Personally I would have a look at putting the whole Leaf motor transmission unit in the back and using a combination of Leaf and Corvette suspension

But then I put a Lancia engine and gearbox in my mini back in the day


----------



## brian_ (Feb 7, 2017)

Duncan said:


> Personally I would have a look at putting the whole Leaf motor transmission unit in the back and using a combination of Leaf and Corvette suspension...


Assuming that using the half shafts as locating members is out, the C3 suspension bits are not good for much, so "Corvette" in this case would presumably mean from later generations (C5/6/7), if the drive unit fits between the Corvette controls arms... and that could work well, although it could also easily turn into a substantial project. A Leaf drive unit might even fit in the rear of the C3 frame with just a custom subframe, although if the inverter and charger are left stacked on top of it the package would stick up through the floor.


----------



## Greengear (Mar 27, 2019)

All things considered I am going to skip converting my c3 corvette. I will move forward with trying to get the 2011 leaf super cheap, removing the drivetrain and trying to make the drivetrain work without vehicle systems in place. 
I will start a new thread when and if I get the leaf. 
On another note I will be trying electric power steering conversion on the vette and posting on the corvette forum.


----------



## x.l.r.8 (Oct 20, 2018)

I think it a sensible move, you get the leaf system working and in a very short time and a lot of patience you will find inverters you can use to increase the power and when you are ready you can swap everything over.
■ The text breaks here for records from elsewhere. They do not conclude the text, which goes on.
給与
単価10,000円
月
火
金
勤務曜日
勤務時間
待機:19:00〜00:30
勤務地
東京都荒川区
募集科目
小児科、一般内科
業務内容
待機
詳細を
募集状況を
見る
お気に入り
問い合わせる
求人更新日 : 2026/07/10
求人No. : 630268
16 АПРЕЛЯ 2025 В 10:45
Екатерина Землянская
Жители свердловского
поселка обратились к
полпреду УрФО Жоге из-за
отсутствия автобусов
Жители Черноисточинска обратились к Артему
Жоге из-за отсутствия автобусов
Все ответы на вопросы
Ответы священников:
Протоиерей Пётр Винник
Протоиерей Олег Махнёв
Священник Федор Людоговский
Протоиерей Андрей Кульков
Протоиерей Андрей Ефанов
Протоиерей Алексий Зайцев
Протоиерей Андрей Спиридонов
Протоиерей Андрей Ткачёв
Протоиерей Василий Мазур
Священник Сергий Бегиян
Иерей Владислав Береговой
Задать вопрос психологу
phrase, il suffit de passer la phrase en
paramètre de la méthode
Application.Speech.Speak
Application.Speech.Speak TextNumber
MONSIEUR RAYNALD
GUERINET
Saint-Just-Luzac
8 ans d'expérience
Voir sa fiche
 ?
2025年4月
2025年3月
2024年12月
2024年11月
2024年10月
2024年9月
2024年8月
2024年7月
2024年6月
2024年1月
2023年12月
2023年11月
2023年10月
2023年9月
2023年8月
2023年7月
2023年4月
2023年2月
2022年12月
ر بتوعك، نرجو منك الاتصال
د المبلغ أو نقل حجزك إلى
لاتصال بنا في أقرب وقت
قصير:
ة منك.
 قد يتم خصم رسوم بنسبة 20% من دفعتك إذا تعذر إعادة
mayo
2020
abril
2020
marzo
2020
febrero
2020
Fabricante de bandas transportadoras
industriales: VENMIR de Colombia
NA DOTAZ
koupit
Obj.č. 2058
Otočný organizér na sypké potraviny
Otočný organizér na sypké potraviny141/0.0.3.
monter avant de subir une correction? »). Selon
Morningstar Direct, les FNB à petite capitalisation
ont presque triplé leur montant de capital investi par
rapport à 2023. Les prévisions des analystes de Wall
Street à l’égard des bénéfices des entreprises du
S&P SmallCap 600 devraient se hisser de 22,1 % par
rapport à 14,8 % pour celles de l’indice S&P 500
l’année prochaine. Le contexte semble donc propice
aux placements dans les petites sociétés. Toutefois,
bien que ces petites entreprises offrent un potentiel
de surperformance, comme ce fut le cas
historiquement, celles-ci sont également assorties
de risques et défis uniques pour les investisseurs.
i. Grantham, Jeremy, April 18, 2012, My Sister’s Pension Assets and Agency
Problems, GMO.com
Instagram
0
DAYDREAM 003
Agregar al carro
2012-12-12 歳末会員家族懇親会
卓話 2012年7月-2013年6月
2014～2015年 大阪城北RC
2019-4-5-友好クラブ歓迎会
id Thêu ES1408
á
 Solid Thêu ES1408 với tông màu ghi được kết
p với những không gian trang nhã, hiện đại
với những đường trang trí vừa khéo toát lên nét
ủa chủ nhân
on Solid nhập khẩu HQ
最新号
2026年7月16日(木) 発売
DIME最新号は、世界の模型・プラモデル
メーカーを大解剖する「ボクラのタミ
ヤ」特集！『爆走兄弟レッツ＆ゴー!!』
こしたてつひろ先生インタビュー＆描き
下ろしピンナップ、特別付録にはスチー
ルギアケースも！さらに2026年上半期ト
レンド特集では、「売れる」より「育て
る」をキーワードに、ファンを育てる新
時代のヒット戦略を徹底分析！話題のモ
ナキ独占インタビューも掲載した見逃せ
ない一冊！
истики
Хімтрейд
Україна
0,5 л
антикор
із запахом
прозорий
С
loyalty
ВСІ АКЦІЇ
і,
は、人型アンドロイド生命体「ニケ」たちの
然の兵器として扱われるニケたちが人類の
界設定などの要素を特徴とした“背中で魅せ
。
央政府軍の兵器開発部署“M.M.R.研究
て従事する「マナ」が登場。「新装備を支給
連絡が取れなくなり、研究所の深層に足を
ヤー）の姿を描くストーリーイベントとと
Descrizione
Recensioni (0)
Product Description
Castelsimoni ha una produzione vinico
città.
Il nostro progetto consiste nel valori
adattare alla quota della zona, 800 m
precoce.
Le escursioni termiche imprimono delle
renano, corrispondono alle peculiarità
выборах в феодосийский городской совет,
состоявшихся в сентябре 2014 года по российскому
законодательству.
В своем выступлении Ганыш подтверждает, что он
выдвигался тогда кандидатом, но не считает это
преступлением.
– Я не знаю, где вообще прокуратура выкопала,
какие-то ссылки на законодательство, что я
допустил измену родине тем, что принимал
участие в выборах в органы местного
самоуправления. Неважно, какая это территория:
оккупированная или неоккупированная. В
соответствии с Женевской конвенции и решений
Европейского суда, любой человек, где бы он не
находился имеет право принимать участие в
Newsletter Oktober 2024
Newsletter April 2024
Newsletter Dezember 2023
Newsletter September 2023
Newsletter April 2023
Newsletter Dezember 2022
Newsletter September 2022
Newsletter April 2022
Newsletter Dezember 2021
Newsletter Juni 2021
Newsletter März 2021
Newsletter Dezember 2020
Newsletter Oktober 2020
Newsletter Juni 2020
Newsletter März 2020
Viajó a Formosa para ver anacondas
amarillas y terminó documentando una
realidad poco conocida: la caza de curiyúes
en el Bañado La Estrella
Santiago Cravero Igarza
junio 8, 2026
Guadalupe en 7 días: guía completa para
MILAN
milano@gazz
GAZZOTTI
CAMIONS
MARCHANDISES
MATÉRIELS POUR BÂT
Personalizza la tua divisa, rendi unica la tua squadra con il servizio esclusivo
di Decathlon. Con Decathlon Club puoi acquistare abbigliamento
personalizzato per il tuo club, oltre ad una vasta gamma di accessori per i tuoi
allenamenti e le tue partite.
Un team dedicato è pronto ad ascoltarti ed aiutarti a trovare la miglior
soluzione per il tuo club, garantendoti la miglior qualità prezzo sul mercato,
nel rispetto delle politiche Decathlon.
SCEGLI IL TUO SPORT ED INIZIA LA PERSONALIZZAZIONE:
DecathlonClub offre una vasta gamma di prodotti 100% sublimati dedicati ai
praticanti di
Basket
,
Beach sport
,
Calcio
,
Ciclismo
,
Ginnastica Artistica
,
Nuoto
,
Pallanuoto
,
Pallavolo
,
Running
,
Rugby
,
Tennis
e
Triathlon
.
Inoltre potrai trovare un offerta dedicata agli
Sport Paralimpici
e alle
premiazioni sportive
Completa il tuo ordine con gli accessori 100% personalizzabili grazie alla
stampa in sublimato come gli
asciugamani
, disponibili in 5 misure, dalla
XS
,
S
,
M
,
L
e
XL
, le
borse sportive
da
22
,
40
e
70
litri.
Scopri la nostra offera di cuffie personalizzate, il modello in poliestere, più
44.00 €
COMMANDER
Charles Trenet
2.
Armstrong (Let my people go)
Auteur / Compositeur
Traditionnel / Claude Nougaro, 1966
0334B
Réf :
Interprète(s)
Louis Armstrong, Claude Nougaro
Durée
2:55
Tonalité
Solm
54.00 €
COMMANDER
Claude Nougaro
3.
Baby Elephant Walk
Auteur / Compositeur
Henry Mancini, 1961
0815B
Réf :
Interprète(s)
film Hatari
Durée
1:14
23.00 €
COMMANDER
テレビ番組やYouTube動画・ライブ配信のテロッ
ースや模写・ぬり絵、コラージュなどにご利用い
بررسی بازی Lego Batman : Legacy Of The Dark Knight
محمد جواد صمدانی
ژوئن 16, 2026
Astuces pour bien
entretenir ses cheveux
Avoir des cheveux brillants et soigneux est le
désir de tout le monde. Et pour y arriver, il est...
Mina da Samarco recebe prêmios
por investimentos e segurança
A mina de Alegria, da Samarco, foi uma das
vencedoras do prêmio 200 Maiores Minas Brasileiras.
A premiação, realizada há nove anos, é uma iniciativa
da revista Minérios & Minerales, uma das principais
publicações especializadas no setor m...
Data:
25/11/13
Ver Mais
You could also pick up a graveyard C3 to dummy the components into because you can hack away at it. The steering conversion is somethink I’ve been looking into for a while but have no time when I was loading my cart from EVwest I nearly threw in the used smart rack to investigate more. I know the Toyota is a popular choice, and also the vauxhall astra has a hydraulic colon that I was also waiting to get my hands on as that can be driven from the back of the alternator. I wish you well and I’m sure you will learn loads pulling a leaf apart.


----------



## MattsAwesomeStuff (Aug 10, 2017)

Aww that's a shame. I was looking forward to this build.


----------